Hâce Ubeydullah-i Ahrâr
09/05/2023 Salı Köşe yazarı R.A
İnsanların îmân, ibâdet ve ahlâk
husûsunda doğruyu öğrenip yapmalarını sağlayan ve Allahü teâlânın rızâsına
kavuşturmak için rehberlik eden ve kendilerine “Silsile-i aliyye” denilen İslâm
âlimlerinin 16, 17 ve 18. halkaları sırasıyla Alâüddîn-i Attâr, Yakûb-i Çerhî
ve Hâce Ubeydullah-i Ahrâr hazerâtıdır. Bundan önceki 2
makâlemizde, ilk ikisi hakkında, denizden damla misâli, birkaç kelime yazdık.
Bugün de, yine birkaç kelime hâlinde, Türkistân'ın
en büyük velîlerinden olan Ubeydullah-ı Ahrâr hazretlerinden
bahsetmek istiyoruz...
Hâce
Ubeydullah-i Ahrâr hazretleri, Yakûb-i Çerhî hazretlerinin talebesidir. 1403
yılında Taşkent'te doğdu; 1490’da Semerkant'ta vefât etti; kabr-i şerîfi
oradadır. Biz, kendisini bugüne kadar 6 defa ziyâretle şereflendik.
Doğumundan itibâren üstün hâlleri görüldü. Dilinden Allahü
teâlânın ismi hiç düşmezdi. Dedesi de, âlim ve velî bir zât idi. Vefât
edeceği sırada, torunları ile tek tek vedâlaştı. Ubeydullah-ı Ahrâr, o
zaman çok küçüktü. Onu görünce, kucağına aldı. Sarılarak ağladı ve şöyle dedi: "Ben,
bunun büyük bir zât olduğu zaman, hayâtta olmam.

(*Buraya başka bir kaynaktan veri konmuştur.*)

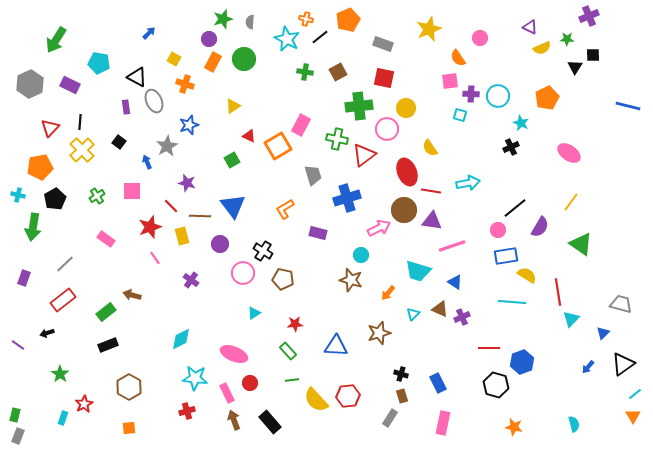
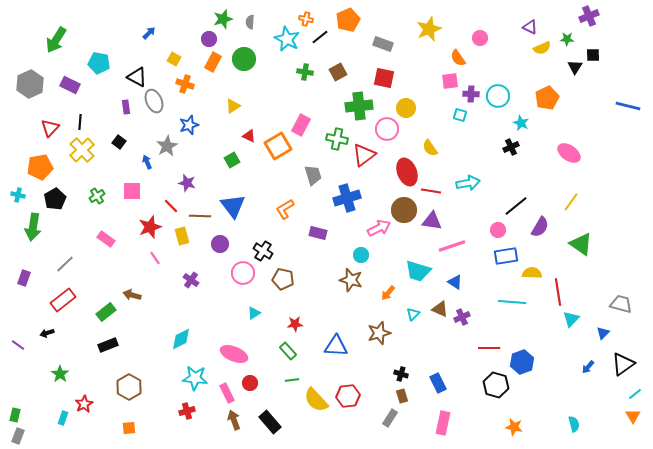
black line at (515, 208): moved 1 px right, 2 px up
yellow semicircle at (527, 275): moved 5 px right, 2 px up; rotated 30 degrees counterclockwise
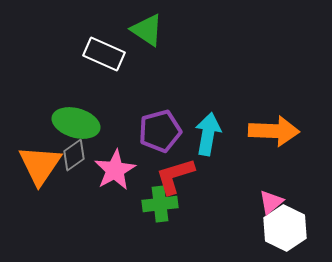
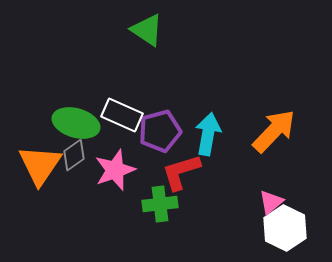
white rectangle: moved 18 px right, 61 px down
orange arrow: rotated 48 degrees counterclockwise
pink star: rotated 9 degrees clockwise
red L-shape: moved 6 px right, 4 px up
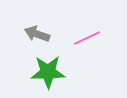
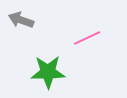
gray arrow: moved 16 px left, 14 px up
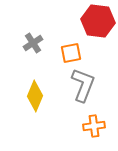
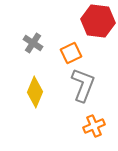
gray cross: rotated 24 degrees counterclockwise
orange square: rotated 15 degrees counterclockwise
yellow diamond: moved 4 px up
orange cross: rotated 15 degrees counterclockwise
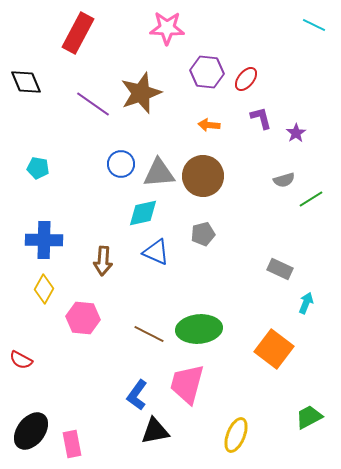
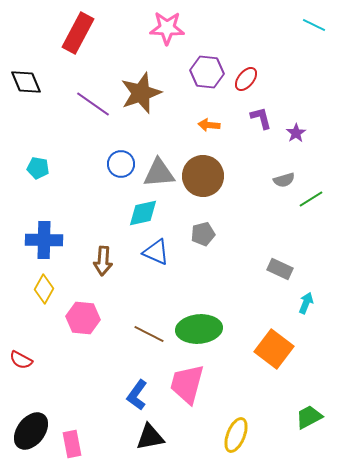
black triangle: moved 5 px left, 6 px down
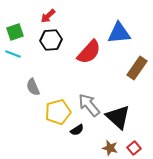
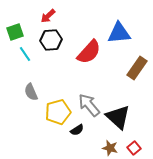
cyan line: moved 12 px right; rotated 35 degrees clockwise
gray semicircle: moved 2 px left, 5 px down
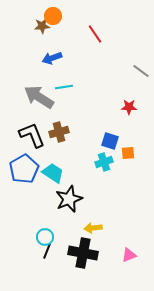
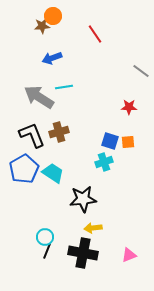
orange square: moved 11 px up
black star: moved 14 px right; rotated 16 degrees clockwise
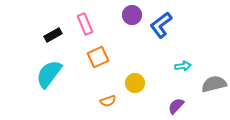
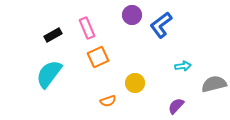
pink rectangle: moved 2 px right, 4 px down
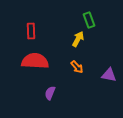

Bu, İslâmiyet’e hizmet
edecektir. Cihân pâdişâhları bunun sözünü dinleyecekler" dedi.
Tasavvufta yüksek derecelere kavuştuktan sonra, helâl kazanmak
için tarımla meşgûl oldu. Kısa zamanda zengin oldu. 1300'den
fazla çiftliği olduğu, her birinde üç bin amele çalıştığı kaynaklarda
yazılıdır. Allahü teâlâ, onun mahsûlüne öyle bir bereket verdi ki, her yıl 800
bin batman [yani 700 ton] zahîre uşur verirdi."Bizim mâlımız, fakîrler
içindir…" buyururdu.
Bir talebesi anlatır:
“Bir seferde idik. Bir gece yarısı bana, "Hemen
kalk, eşyânı topla ve derhâl dışarı çık; bu çevrede olanları da uyandır ve beni
takip edin" buyurdu ve kendisi çıktı. Bir
tepeye doğru yürüdü, biz de hemen toparlanıp onu takip ettik. Tepeye
çıkınca, durdu. Biz de yanında durduk. Bir kısmı da, gelmemişti. Biz
tepede iken, birdenbire korkunç bir sel geldi. Önüne gelen ağaç, taş, kaya,
duvar, ne varsa süpürüp götürüyordu. Ayrıldığımız ev de sel suları içinde
kalmış, gelmeyenler de sele kapılmıştı. Sele kapılmaktan
kurtulanlar, Ubeydullah-ı Ahrâr hazretlerinin
bu kerâmetini görerek, onun büyük bir velî olduğunu bir kerre daha anlamış
oldular.”
Kendisi buyururdu ki:
"Bütün
kerâmetleri bize verseler, fakat itikâdımız Ehl-i sünnet itikâdı değilse,
hâlimiz haraptır. Eğer bütün haraplıkları, çirkinlikleri verseler, ama
itikâdımız Ehl-i sünnet itikâdı ise, hiç üzülmemeliyiz."
"İnsanın
yaratılmasından maksat, kulluk yapmasıdır. Kulluktan maksat ise, her hâlükârda
Allahü teâlâyı unutmamaktır."
"Tasavvuftan maksat, kendini zorlamadan, her an, Allahü
teâlâyı hâtırlamaktır."
“Tasavvuf,
vakti, en değerli olan şeye sarf etmektir."
"Tasavvuf, herkesin yükünü çekmek ve kimseye kendi yükünü
çektirmemektir."
“Kalbin kararmış olmasının alâmeti, günâhlardan üzüntü duymaması, günâhta ısrâr etmesidir. İşlediği günâhlardan dolayı kalbi o kadar kararır ki, artık nasîhat tesîr etmez, gafletten uyanmaz."